The Riviera Hotel & Casino seems to have been “on the market” since filing for bankruptcy in 2010. If the Las Vegas rumor mill is correct, and it usually is when there is this much chatter, the oldest still operating casino on strip will be sold to the Las Vegas Convention and Visitors Authority (LVCVA). Speculation places the closure as early as May and demolition by the end of June. The property will not be replaced by a new casino as the LVCVA charter prohibits it from owning or operating gambling properties.

Last Fall a feasibility study was released examining the LVCVA’s proposed Las Vegas Global Business District – a plan to expand and refurbish the Las Vegas Convention Center – which was originally built in the 1950’s, as was the Riviera. The 5 to 8 year plan would expand the current 3.2 million square foot facility to almost 5.7 million square feet. The project is estimated to cost $2.3 billion for the expansion and renovation alone – not counting neighborhood gentrification or the proposed new transportation plan for the city which would center on the project.

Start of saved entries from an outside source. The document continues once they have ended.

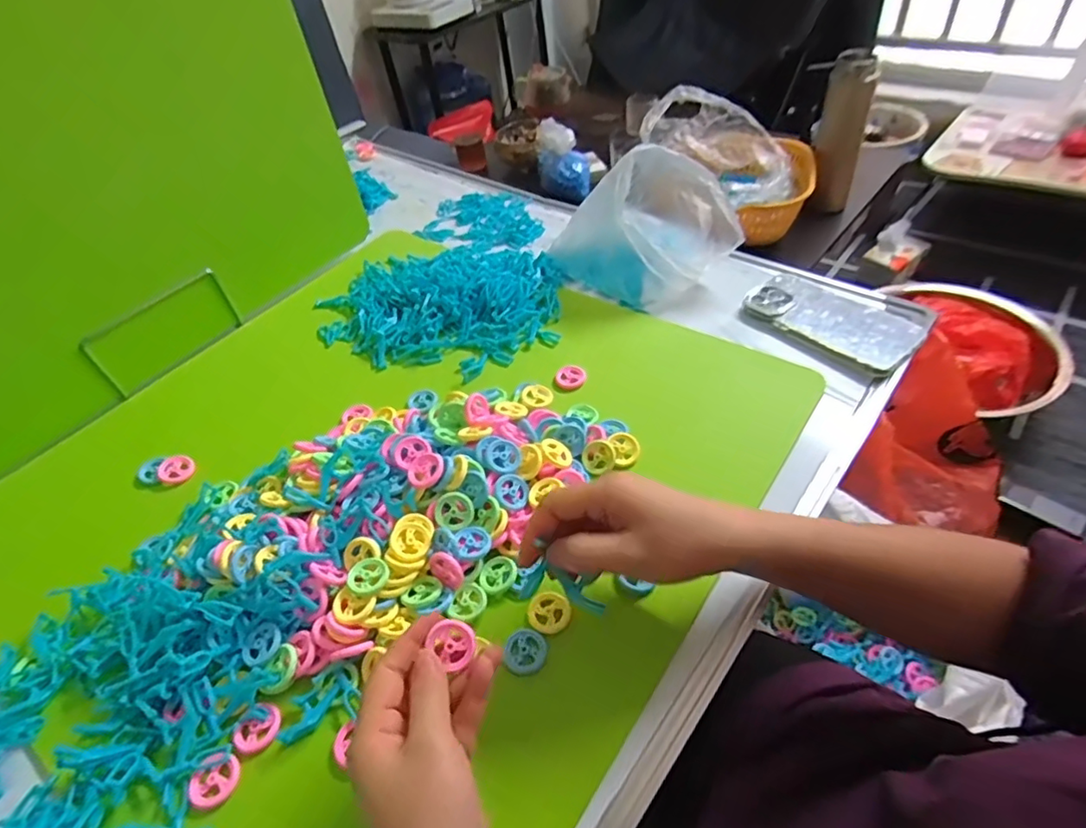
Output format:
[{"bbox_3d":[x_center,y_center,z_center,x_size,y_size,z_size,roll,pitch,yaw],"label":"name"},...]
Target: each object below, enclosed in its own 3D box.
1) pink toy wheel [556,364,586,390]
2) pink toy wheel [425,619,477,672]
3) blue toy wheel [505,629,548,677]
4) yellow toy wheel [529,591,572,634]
[{"bbox_3d":[0.028,-0.037,0.589,0.030,0.008,0.028,-5,45,5],"label":"pink toy wheel"},{"bbox_3d":[-0.053,0.135,0.348,0.025,0.007,0.025,43,76,11],"label":"pink toy wheel"},{"bbox_3d":[-0.012,0.162,0.402,0.028,0.004,0.031,-4,46,5],"label":"blue toy wheel"},{"bbox_3d":[0.005,0.143,0.422,0.030,0.004,0.029,-5,45,5],"label":"yellow toy wheel"}]

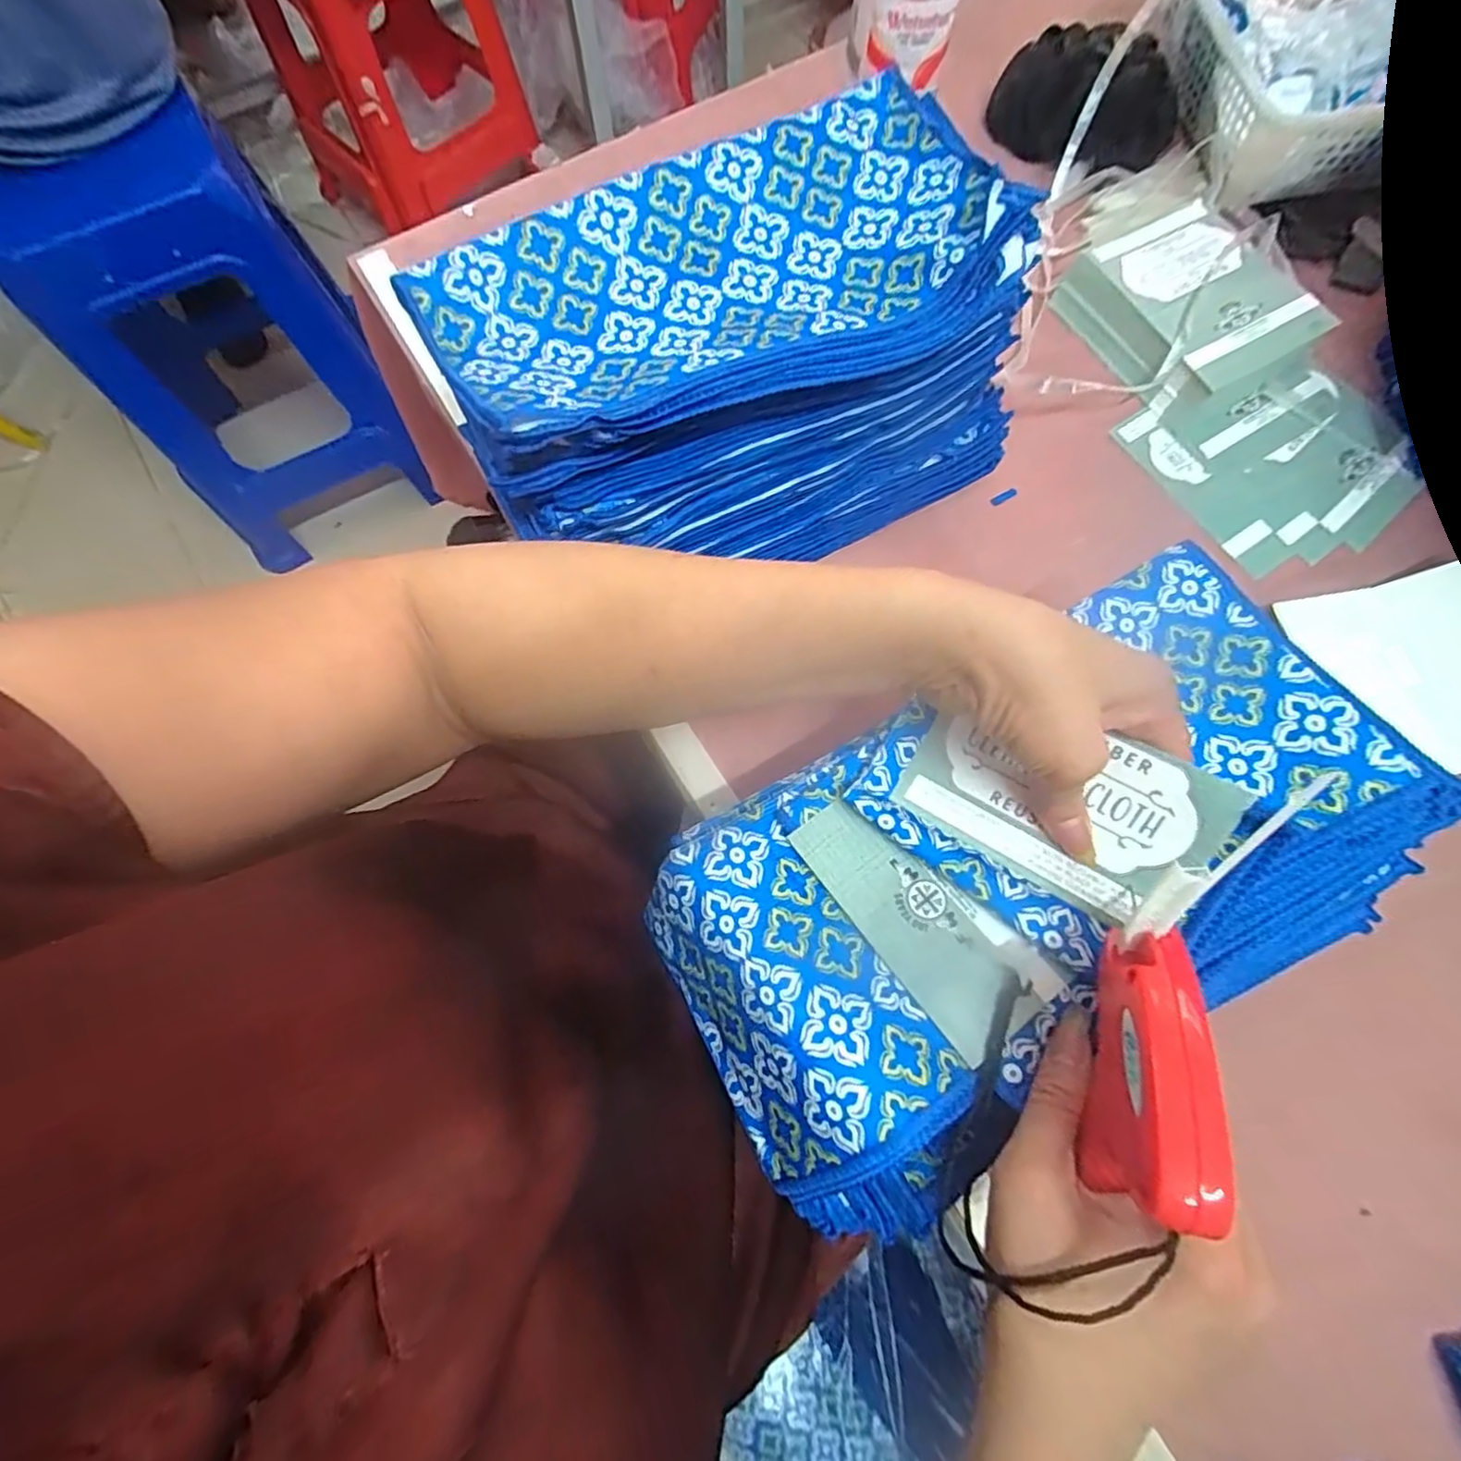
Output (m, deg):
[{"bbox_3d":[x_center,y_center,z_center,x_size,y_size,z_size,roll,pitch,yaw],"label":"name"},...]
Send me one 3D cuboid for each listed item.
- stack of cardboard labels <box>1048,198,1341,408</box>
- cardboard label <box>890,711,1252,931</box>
[{"bbox_3d":[0.348,-0.326,0.500,0.152,0.032,0.151,-28,74,-9],"label":"stack of cardboard labels"},{"bbox_3d":[0.137,0.030,0.283,0.116,0.014,0.072,31,108,24],"label":"cardboard label"}]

In 1955, The Riviera became the ninth casino to be built on the Las Vegas Strip and has counted among its partial owners names like Dean Martin, and The Marx Brothers. The casino property is currently owned by Starwood Capital Group. The Riviera has a 110,000 square foot casino with nearly 1,000 slots and 40 gaming tables, 2,100 hotel rooms, and 150,000 square feet of convention space. The Mardi Gras Theatre there has hosted such names as Dean Martin, Frank Sinatra, Barbara Streisand, Elvis Presley, and Liberace over the years.